[Housewitz]
Oeke Hoogendijk | Israel, Niederlande 2021
Die Mutter der Filmemacherin hat einen wiederkehrenden Albtraum, in dem sie nicht weiß, wie sie nach Hause kommt. Genauso wie damals, als sie als jüdisches Mädchen mit 16 Jahren deportiert worden ist. Zu dem Zeitpunkt der Filmaufnahmen scheint der Holocaust immer noch als ein präsenter Mitbewohner in dem Messi-Haus anwesend zu sein. Gemischt werden Erinnerungen mit exzessiv rollenden Zügen aus dem Fernseher, die die Mutter gebannt verfolgt. Seit Jahren leidet sie an einer Agoraphobie: Die Angst, das Haus zu verlassen.
Manchmal ist es so, als würde sie gar nicht existieren
Sie telefoniert mit ihrer Tochter, denn ihr Kühlschrank ist leer. Eigentlich will sie diese damit gar nicht belästigen und sie ist auch nicht in Stimmung darüber zu reden. Sie hängt auf und flucht kräftig, das dokumentieren die – von ihrer Tochter mit ihrer Absprache – aufgehängten Kameras in den Zimmern. Aus dem OFF schneidet ihre Tochter ihre Stimme hinein und die Mutter erzählt, wie sie durch den Fernseher schon nach Island, Kolumbien und Finnland gereist ist. Wenn sie aber jemand in der Realität fragen würde, auf eine Reise zu gehen, dann würde sie antworten, dass sie „drei Jahre ihres Lebens damit verbracht hatte, in den Nazi-Lagern zu zelten“. Das hat ihr wirklich gereicht.

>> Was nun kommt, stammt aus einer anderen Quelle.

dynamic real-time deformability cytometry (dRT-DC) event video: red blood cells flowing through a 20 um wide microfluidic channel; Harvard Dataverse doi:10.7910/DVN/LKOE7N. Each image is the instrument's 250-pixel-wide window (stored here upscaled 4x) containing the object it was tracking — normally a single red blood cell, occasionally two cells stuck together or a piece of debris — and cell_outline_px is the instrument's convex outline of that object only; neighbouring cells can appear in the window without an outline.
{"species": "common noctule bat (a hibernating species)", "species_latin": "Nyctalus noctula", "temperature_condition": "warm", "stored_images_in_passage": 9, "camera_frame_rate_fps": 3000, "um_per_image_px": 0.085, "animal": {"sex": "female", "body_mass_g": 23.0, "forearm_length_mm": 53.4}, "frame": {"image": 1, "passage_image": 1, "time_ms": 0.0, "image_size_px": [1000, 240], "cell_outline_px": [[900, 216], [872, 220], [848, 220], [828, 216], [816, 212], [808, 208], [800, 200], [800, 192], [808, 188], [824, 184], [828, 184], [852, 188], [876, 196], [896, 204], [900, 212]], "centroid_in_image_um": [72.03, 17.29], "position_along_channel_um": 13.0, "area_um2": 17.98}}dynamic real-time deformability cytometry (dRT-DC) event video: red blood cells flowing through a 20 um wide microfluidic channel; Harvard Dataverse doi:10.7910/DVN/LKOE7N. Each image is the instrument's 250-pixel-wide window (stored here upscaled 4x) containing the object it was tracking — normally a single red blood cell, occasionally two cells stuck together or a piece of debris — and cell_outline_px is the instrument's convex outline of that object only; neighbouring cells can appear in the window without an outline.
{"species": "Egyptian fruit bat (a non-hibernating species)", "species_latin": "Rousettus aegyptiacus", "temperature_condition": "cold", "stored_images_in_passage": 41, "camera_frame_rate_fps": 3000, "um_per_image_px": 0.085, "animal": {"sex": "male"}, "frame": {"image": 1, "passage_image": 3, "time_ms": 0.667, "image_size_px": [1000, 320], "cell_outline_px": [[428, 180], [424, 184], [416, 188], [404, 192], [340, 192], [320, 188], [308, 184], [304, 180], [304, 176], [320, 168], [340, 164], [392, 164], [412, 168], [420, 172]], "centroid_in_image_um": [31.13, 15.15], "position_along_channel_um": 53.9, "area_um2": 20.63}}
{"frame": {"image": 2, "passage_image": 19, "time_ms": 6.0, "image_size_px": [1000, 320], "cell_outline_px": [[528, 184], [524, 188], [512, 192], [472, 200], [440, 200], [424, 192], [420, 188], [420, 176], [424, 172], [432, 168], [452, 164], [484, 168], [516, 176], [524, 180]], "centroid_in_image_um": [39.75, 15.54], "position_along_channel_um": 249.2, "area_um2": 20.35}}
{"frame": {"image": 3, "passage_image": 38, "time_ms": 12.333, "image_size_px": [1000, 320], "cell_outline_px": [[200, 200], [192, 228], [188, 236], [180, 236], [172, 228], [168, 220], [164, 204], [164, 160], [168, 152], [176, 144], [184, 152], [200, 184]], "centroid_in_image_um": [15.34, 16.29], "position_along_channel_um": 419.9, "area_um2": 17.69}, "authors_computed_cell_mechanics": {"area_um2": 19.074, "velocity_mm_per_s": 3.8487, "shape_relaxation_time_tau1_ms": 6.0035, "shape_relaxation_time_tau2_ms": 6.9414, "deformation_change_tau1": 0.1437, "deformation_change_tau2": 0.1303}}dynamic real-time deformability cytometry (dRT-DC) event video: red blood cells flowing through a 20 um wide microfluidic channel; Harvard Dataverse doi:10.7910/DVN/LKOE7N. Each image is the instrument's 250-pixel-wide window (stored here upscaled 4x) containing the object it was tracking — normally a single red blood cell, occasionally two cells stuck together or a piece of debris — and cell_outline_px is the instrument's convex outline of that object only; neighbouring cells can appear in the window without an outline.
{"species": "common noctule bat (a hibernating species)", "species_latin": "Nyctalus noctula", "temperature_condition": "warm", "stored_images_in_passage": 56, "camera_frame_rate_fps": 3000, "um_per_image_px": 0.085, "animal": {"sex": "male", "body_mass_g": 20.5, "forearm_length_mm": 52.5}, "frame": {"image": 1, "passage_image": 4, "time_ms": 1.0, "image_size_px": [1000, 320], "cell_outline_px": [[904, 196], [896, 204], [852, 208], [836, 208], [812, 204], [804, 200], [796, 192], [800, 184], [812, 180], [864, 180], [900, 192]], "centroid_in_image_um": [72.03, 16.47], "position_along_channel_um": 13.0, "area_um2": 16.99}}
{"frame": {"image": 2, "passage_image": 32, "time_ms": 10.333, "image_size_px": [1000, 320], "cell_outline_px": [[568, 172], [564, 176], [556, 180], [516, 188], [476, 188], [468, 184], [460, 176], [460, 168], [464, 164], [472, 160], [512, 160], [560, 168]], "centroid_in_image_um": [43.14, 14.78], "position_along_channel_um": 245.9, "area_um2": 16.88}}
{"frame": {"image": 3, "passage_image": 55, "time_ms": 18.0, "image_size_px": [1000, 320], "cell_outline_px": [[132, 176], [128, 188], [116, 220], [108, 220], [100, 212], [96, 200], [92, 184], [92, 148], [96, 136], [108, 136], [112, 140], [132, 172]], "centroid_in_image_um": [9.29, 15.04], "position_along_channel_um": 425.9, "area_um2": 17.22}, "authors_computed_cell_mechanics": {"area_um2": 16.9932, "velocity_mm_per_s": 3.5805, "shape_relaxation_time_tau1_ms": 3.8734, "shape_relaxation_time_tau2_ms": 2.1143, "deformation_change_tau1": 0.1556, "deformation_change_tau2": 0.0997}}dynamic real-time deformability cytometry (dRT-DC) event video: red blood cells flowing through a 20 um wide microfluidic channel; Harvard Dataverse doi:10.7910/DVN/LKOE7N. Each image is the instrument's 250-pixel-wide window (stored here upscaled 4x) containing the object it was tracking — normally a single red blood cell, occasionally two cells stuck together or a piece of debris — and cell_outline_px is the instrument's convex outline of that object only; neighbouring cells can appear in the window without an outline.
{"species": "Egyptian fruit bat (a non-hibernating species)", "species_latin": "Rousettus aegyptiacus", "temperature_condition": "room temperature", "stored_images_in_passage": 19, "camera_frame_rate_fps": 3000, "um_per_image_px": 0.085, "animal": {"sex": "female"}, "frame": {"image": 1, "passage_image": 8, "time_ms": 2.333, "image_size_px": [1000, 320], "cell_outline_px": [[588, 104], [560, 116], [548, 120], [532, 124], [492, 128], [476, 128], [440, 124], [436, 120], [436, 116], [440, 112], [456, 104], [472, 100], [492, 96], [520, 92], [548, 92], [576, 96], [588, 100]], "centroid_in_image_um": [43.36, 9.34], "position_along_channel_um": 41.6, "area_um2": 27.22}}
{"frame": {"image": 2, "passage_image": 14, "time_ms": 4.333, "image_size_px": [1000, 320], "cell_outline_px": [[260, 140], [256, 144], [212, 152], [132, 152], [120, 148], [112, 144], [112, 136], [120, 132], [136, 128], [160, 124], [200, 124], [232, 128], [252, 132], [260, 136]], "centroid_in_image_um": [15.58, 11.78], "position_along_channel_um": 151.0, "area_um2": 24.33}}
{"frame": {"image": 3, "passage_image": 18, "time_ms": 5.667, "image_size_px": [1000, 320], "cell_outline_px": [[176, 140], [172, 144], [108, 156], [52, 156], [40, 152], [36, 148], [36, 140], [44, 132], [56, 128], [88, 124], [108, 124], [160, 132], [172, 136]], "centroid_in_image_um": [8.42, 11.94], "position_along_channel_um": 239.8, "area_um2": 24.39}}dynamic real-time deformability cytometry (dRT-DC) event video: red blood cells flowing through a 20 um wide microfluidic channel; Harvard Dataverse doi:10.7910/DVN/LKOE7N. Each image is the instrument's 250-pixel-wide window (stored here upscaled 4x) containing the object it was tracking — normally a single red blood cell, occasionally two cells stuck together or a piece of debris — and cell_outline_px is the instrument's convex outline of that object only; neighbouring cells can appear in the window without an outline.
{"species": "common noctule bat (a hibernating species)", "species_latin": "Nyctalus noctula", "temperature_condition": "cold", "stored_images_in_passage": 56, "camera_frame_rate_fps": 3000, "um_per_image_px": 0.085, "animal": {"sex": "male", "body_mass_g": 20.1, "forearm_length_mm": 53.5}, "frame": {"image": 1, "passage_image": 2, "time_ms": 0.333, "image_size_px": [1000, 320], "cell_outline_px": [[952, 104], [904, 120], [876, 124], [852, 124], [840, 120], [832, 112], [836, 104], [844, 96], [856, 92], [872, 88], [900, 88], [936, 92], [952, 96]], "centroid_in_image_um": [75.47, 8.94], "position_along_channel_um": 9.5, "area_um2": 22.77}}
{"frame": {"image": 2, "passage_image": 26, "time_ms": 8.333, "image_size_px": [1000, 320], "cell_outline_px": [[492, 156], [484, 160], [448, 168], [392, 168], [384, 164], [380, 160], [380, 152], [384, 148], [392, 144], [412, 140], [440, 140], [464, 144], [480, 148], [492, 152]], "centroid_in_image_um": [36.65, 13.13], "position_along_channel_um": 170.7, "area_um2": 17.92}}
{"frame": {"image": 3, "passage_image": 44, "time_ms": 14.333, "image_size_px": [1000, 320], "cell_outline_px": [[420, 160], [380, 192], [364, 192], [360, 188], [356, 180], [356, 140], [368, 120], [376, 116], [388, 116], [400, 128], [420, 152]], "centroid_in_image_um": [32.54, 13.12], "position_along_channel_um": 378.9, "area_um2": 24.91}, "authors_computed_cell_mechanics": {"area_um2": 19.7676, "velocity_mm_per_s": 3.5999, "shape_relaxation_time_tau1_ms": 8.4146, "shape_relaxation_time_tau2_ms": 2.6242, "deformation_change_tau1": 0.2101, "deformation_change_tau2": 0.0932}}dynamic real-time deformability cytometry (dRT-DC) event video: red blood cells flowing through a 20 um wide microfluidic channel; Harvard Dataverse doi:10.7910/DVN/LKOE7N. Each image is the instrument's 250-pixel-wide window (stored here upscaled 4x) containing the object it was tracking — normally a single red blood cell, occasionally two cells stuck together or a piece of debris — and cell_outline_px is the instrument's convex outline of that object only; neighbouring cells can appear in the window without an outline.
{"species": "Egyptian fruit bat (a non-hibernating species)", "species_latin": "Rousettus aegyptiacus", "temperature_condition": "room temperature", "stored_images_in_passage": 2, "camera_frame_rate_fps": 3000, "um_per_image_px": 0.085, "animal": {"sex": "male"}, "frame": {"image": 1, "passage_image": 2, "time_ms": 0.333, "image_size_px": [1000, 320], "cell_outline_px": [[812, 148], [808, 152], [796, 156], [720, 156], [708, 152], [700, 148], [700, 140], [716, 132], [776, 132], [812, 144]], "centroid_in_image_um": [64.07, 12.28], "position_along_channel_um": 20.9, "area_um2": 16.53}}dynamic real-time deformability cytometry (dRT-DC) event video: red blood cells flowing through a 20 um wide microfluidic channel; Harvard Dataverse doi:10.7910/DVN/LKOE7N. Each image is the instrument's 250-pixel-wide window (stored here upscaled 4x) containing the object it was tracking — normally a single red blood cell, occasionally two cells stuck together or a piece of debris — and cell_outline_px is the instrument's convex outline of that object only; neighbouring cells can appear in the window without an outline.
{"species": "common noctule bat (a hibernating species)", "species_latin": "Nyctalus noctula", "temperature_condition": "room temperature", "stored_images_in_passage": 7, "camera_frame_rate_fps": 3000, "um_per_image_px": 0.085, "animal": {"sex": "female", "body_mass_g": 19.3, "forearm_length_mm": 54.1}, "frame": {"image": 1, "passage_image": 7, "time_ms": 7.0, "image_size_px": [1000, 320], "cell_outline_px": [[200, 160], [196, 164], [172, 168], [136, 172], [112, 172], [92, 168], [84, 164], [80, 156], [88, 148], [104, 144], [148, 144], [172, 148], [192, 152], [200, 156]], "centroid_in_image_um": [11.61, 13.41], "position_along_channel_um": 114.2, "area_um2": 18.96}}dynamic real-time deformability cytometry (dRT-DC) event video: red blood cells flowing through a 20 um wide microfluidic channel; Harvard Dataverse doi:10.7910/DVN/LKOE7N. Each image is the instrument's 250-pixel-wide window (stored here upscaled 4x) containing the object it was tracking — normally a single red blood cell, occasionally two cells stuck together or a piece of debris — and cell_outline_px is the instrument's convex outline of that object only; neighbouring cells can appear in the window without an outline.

Die Tochter hat Kohlrabi vom einkaufen mitgebracht und ihre Mutter freut sich: Das kommt in ein Gulasch! Sie haben großartigen Gulasch mit Kohlrabi im Lager Westerbork – dem Judendurchgangslager in den Niederlanden – gemacht: In Theresienstadt war das Essen schrecklich, aber sie wird nie das Gulasch in Westerbork vergessen. Sie geht aus dem Bild und die Kamera zeigt übereinander gestapelte Berge von Dingen, alles liegt durcheinander. Chaos, als Sinnbild einer Desorientierung im Leben, weil sie nie gelernt hat Ordnung zu halten: Sie war mit überleben beschäftigt. Mit ihrer Tochter will sie die Briefe aus Westerbork sortieren. Ein schwieriges Unterfangen. Andere haben einen schönen Samstag und sie soll in das verdammte Lager zurückkehren, schimpft sie vor sich hin, – und ist doch gedanklich stetig dort.
Fazit
Mit Überwachungskameras wird Lous Hoogendijk-De Jong von ihrer Tochter kontinuierlich beobachtet. Das rastlose Suchen in dem Messi-Haus verfolgen die Zuschauenden als Laien-Therapeuten, wo der Ballast der letzten Jahre für die Frau zu hoch schien – und drei vergangene Jahre die Bedeutung eines Zuhauses zunichtegemacht haben. Ein unguter Rahmen, in welchem die zu spürende Verzweiflung auch immer eine Prise Liebe und Lachen beigemischt wird: in dem tragisch bedrückenden Porträt von Oeke Hoogendijk über ihre 2020 verstorbene Mutter.
«Housewitz» feierte die Weltpremiere auf dem International Documentary Film Festival Amsterdam 2021 in der Envision Competition, wo Oeke Hoogendijk eine lobenswerte Erwähnung bekam. In der Deutschlandpremiere lief der Film auf dem DOK.fest München 2022 unter BEST OF FESTS sowie auf dem Jüdischen Filmfestival Berlin Brandenburg 2022 in der Sektion Wettbewerb Dokumentation.